• _Activity_:
Please set down every record exactly as it appears below.
━━━ Data supplied
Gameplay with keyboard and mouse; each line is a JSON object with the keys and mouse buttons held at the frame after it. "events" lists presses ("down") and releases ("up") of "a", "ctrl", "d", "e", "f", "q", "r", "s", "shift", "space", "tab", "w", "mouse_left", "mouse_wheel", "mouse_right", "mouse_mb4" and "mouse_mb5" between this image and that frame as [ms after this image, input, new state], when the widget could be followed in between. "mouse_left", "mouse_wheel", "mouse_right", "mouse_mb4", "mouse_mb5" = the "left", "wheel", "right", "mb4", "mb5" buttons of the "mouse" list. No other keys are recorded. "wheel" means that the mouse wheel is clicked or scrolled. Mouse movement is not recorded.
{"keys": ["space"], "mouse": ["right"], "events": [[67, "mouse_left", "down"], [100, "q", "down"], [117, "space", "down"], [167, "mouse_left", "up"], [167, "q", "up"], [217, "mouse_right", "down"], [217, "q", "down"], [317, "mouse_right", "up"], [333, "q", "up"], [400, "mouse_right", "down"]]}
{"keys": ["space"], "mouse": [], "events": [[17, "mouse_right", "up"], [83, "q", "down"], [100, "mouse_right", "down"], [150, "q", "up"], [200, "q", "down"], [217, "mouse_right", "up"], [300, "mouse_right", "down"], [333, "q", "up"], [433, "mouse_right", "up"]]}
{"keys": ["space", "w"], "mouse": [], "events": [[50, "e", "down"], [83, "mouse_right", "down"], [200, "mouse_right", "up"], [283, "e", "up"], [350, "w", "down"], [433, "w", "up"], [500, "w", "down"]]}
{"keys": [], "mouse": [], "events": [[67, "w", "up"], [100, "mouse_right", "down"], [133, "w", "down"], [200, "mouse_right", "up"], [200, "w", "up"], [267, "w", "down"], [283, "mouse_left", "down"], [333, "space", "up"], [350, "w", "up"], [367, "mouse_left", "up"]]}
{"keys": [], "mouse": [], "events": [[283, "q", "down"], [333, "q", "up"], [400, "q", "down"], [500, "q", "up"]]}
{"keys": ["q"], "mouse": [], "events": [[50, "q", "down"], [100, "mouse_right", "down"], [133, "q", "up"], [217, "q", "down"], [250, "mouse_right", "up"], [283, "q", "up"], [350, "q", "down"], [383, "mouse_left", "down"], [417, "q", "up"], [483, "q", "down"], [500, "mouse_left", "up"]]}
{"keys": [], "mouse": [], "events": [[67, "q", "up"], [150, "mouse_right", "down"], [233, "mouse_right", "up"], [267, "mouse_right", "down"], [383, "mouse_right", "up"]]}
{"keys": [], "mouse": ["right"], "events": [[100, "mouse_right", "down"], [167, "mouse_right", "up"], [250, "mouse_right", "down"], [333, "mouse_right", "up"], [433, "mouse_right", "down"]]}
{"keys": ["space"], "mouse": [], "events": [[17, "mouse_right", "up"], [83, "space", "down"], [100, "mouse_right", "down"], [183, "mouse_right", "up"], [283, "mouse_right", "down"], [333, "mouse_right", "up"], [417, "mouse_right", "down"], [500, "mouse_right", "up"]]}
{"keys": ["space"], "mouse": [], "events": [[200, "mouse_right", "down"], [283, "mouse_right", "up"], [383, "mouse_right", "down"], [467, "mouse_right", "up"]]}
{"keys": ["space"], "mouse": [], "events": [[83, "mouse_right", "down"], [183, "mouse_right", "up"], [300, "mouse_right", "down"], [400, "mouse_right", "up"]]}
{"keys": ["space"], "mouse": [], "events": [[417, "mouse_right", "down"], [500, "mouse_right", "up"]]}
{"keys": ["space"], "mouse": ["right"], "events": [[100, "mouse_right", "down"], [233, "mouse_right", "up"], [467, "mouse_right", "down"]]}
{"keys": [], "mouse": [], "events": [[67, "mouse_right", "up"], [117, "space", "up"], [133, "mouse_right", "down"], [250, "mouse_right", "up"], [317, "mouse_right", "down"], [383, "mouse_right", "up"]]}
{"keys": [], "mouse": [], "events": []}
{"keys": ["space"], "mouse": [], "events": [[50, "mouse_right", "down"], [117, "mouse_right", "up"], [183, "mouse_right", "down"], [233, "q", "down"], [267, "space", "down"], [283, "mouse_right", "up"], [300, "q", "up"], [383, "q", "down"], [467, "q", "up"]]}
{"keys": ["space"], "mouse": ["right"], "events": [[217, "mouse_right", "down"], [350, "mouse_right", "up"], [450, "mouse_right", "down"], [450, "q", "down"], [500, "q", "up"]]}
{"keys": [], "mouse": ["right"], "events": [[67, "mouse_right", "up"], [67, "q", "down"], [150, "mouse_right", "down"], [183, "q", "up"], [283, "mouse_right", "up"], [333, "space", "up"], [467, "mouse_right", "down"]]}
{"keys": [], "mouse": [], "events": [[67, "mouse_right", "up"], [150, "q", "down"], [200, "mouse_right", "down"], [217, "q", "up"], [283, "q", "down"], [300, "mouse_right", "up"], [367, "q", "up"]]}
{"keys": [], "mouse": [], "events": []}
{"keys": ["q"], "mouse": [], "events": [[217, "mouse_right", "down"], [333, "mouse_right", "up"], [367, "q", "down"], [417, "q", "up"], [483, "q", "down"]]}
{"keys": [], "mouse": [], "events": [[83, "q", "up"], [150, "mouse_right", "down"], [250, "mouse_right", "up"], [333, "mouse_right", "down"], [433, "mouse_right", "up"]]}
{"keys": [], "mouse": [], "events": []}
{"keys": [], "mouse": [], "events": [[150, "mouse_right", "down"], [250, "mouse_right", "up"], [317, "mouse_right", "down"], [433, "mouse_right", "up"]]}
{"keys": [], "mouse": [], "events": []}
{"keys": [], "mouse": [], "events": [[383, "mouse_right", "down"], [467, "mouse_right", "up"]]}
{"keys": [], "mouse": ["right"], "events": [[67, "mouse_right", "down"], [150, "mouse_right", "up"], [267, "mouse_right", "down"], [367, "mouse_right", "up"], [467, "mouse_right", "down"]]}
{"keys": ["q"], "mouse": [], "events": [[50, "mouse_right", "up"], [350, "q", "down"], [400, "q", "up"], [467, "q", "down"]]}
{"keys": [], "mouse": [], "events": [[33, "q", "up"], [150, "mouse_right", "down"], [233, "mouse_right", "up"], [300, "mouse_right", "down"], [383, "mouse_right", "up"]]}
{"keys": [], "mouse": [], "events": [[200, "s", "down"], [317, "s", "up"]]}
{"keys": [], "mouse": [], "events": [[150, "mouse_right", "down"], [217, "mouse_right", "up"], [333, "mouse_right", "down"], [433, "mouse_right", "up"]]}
━━━━━━
• _Answer to the exercise_:
Gameplay with keyboard and mouse; each line is a JSON object with the keys and mouse buttons held at the frame after it. "events" lists presses ("down") and releases ("up") of "a", "ctrl", "d", "e", "f", "q", "r", "s", "shift", "space", "tab", "w", "mouse_left", "mouse_wheel", "mouse_right", "mouse_mb4" and "mouse_mb5" between this image and that frame as [ms after this image, input, new state], when the widget could be followed in between. "mouse_left", "mouse_wheel", "mouse_right", "mouse_mb4", "mouse_mb5" = the "left", "wheel", "right", "mb4", "mb5" buttons of the "mouse" list. No other keys are recorded. "wheel" means that the mouse wheel is clicked or scrolled. Mouse movement is not recorded.
{"keys": ["space"], "mouse": ["right"], "events": [[67, "mouse_left", "down"], [100, "q", "down"], [117, "space", "down"], [167, "mouse_left", "up"], [167, "q", "up"], [217, "mouse_right", "down"], [217, "q", "down"], [317, "mouse_right", "up"], [333, "q", "up"], [400, "mouse_right", "down"]]}
{"keys": ["space"], "mouse": [], "events": [[17, "mouse_right", "up"], [83, "q", "down"], [100, "mouse_right", "down"], [150, "q", "up"], [200, "q", "down"], [217, "mouse_right", "up"], [300, "mouse_right", "down"], [333, "q", "up"], [433, "mouse_right", "up"]]}
{"keys": ["space", "w"], "mouse": [], "events": [[50, "e", "down"], [83, "mouse_right", "down"], [200, "mouse_right", "up"], [283, "e", "up"], [350, "w", "down"], [433, "w", "up"], [500, "w", "down"]]}
{"keys": [], "mouse": [], "events": [[67, "w", "up"], [100, "mouse_right", "down"], [133, "w", "down"], [200, "mouse_right", "up"], [200, "w", "up"], [267, "w", "down"], [283, "mouse_left", "down"], [333, "space", "up"], [350, "w", "up"], [367, "mouse_left", "up"]]}
{"keys": [], "mouse": [], "events": [[283, "q", "down"], [333, "q", "up"], [400, "q", "down"], [500, "q", "up"]]}
{"keys": ["q"], "mouse": [], "events": [[50, "q", "down"], [100, "mouse_right", "down"], [133, "q", "up"], [217, "q", "down"], [250, "mouse_right", "up"], [283, "q", "up"], [350, "q", "down"], [383, "mouse_left", "down"], [417, "q", "up"], [483, "q", "down"], [500, "mouse_left", "up"]]}
{"keys": [], "mouse": [], "events": [[67, "q", "up"], [150, "mouse_right", "down"], [233, "mouse_right", "up"], [267, "mouse_right", "down"], [383, "mouse_right", "up"]]}
{"keys": [], "mouse": ["right"], "events": [[100, "mouse_right", "down"], [167, "mouse_right", "up"], [250, "mouse_right", "down"], [333, "mouse_right", "up"], [433, "mouse_right", "down"]]}
{"keys": ["space"], "mouse": [], "events": [[17, "mouse_right", "up"], [83, "space", "down"], [100, "mouse_right", "down"], [183, "mouse_right", "up"], [283, "mouse_right", "down"], [333, "mouse_right", "up"], [417, "mouse_right", "down"], [500, "mouse_right", "up"]]}
{"keys": ["space"], "mouse": [], "events": [[200, "mouse_right", "down"], [283, "mouse_right", "up"], [383, "mouse_right", "down"], [467, "mouse_right", "up"]]}
{"keys": ["space"], "mouse": [], "events": [[83, "mouse_right", "down"], [183, "mouse_right", "up"], [300, "mouse_right", "down"], [400, "mouse_right", "up"]]}
{"keys": ["space"], "mouse": [], "events": [[417, "mouse_right", "down"], [500, "mouse_right", "up"]]}
{"keys": ["space"], "mouse": ["right"], "events": [[100, "mouse_right", "down"], [233, "mouse_right", "up"], [467, "mouse_right", "down"]]}
{"keys": [], "mouse": [], "events": [[67, "mouse_right", "up"], [117, "space", "up"], [133, "mouse_right", "down"], [250, "mouse_right", "up"], [317, "mouse_right", "down"], [383, "mouse_right", "up"]]}
{"keys": [], "mouse": [], "events": []}
{"keys": ["space"], "mouse": [], "events": [[50, "mouse_right", "down"], [117, "mouse_right", "up"], [183, "mouse_right", "down"], [233, "q", "down"], [267, "space", "down"], [283, "mouse_right", "up"], [300, "q", "up"], [383, "q", "down"], [467, "q", "up"]]}
{"keys": ["space"], "mouse": ["right"], "events": [[217, "mouse_right", "down"], [350, "mouse_right", "up"], [450, "mouse_right", "down"], [450, "q", "down"], [500, "q", "up"]]}
{"keys": [], "mouse": ["right"], "events": [[67, "mouse_right", "up"], [67, "q", "down"], [150, "mouse_right", "down"], [183, "q", "up"], [283, "mouse_right", "up"], [333, "space", "up"], [467, "mouse_right", "down"]]}
{"keys": [], "mouse": [], "events": [[67, "mouse_right", "up"], [150, "q", "down"], [200, "mouse_right", "down"], [217, "q", "up"], [283, "q", "down"], [300, "mouse_right", "up"], [367, "q", "up"]]}
{"keys": [], "mouse": [], "events": []}
{"keys": ["q"], "mouse": [], "events": [[217, "mouse_right", "down"], [333, "mouse_right", "up"], [367, "q", "down"], [417, "q", "up"], [483, "q", "down"]]}
{"keys": [], "mouse": [], "events": [[83, "q", "up"], [150, "mouse_right", "down"], [250, "mouse_right", "up"], [333, "mouse_right", "down"], [433, "mouse_right", "up"]]}
{"keys": [], "mouse": [], "events": []}
{"keys": [], "mouse": [], "events": [[150, "mouse_right", "down"], [250, "mouse_right", "up"], [317, "mouse_right", "down"], [433, "mouse_right", "up"]]}
{"keys": [], "mouse": [], "events": []}
{"keys": [], "mouse": [], "events": [[383, "mouse_right", "down"], [467, "mouse_right", "up"]]}
{"keys": [], "mouse": ["right"], "events": [[67, "mouse_right", "down"], [150, "mouse_right", "up"], [267, "mouse_right", "down"], [367, "mouse_right", "up"], [467, "mouse_right", "down"]]}
{"keys": ["q"], "mouse": [], "events": [[50, "mouse_right", "up"], [350, "q", "down"], [400, "q", "up"], [467, "q", "down"]]}
{"keys": [], "mouse": [], "events": [[33, "q", "up"], [150, "mouse_right", "down"], [233, "mouse_right", "up"], [300, "mouse_right", "down"], [383, "mouse_right", "up"]]}
{"keys": [], "mouse": [], "events": [[200, "s", "down"], [317, "s", "up"]]}
{"keys": [], "mouse": [], "events": [[150, "mouse_right", "down"], [217, "mouse_right", "up"], [333, "mouse_right", "down"], [433, "mouse_right", "up"]]}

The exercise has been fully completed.